_AUSZUG AUS DOKUMENT_
= = = =

Schweden feiert Geburt von Victorias Tochter:42 Salutschüsse und eine Kabinettssitzung

Erst ein paar Stunden ist die Tochter von Schwedens Kronprinzessin Victoria alt - und schon bestimmt das Hofprotokoll ihr Leben: Die Feierlichkeiten zur Geburt sind ebenso klar geregelt wie das traditionelle Ritual, mit dem die Herkunft der Thronfolgerin bewiesen werden soll.

Gunnar Herrmann, Stockholm

"Ich bin mit meinen Gefühlen noch ganz durcheinander", sagt Prinz Daniel, noch sichtlich ergriffen von der Geburt seines ersten Kindes, als er am Morgen im Karolinska-Universitätskrankenhaus von Stockholm vor die Journalisten tritt. Erst ein paar Stunden ist es her, dass seine Frau, Kronprinzessin Victoria von Schweden, ein Mädchen zur Welt gebracht hat, 51 Zentimeter groß und 3280 Gramm schwer. Victoria und "der süßen Prinzessin" gehe es sehr gut, sagt der Vater. Kurz nach Mitternacht hatte das schwedische Königshaus bestätigt, dass Victoria sich ins Krankenhaus begeben habe. Seitdem hatte ganz Schweden der Geburt des royalen Nachwuchses entgegengefiebert.

= = = =

_SCHRIFTLICHE AUFGABE 1_
Beantworten Sie zum Bericht über die Geburt von Victorias Tochter diese Fragen:
(a) Wie viele Salutschüsse werden in der Überschrift genannt?
(b) Wie groß und wie schwer war das Mädchen bei der Geburt?
(c) Wann bestätigte das schwedische Königshaus, dass Victoria sich ins Krankenhaus begeben habe?
_SCHRIFTLICHE AUFGABE 2_
Wie geht der Bericht über die Geburt von Victorias Tochter weiter? Nehmen Sie ihn nach dem letzten Satz wieder auf und schreiben Sie ihn fort.
Die Auflistung hat mit dem Bericht über die Geburt von Victorias Tochter nichts zu tun.

_GESPEICHERTE DATEN_
= = = =

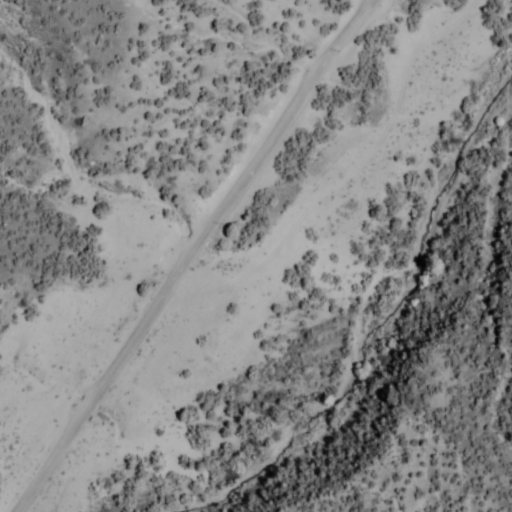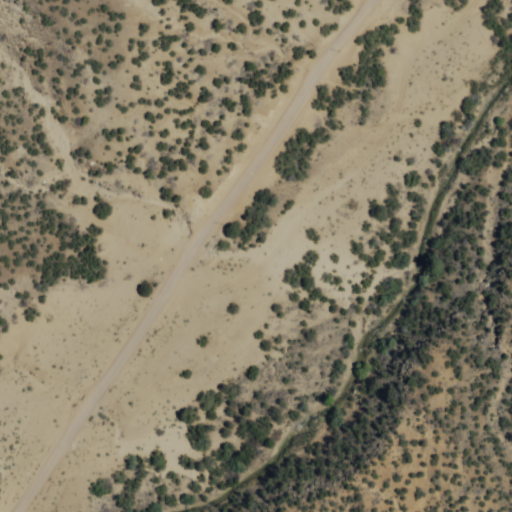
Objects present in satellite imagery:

= = = =

_LÖSUNG DER ÜBUNG 1_
(a) 42 Salutschüsse.
(b) 51 Zentimeter groß und 3280 Gramm schwer.
(c) Kurz nach Mitternacht.

_LÖSUNG DER ÜBUNG 2_
Schon die Nachricht von Victorias Schwangerschaft im vergangenen August war in der schwedischen Presse überschwänglich gefeiert worden: Darauf hatte das Land seit der Hochzeit am 19. Juni 2010 gespannt gehofft. Mit wachsendem Enthusiasmus erwartete man nun die Geburt des Thronfolgers - oder der Thronfolgerin, das Geschlecht des Babys wurde vorab nicht verraten. Das Haga-Schloss, in dem Victoria und Daniel seit ihrer Trauung wohnen, wurde in den vergangenen Wochen bereits von Reportern umschwärmt, die darauf hofften, einen Blick auf die Kronprinzessin zu erhaschen, wenn sie zur Entbindung ins nahegelegen Karolinska-Krankenhaus eilt.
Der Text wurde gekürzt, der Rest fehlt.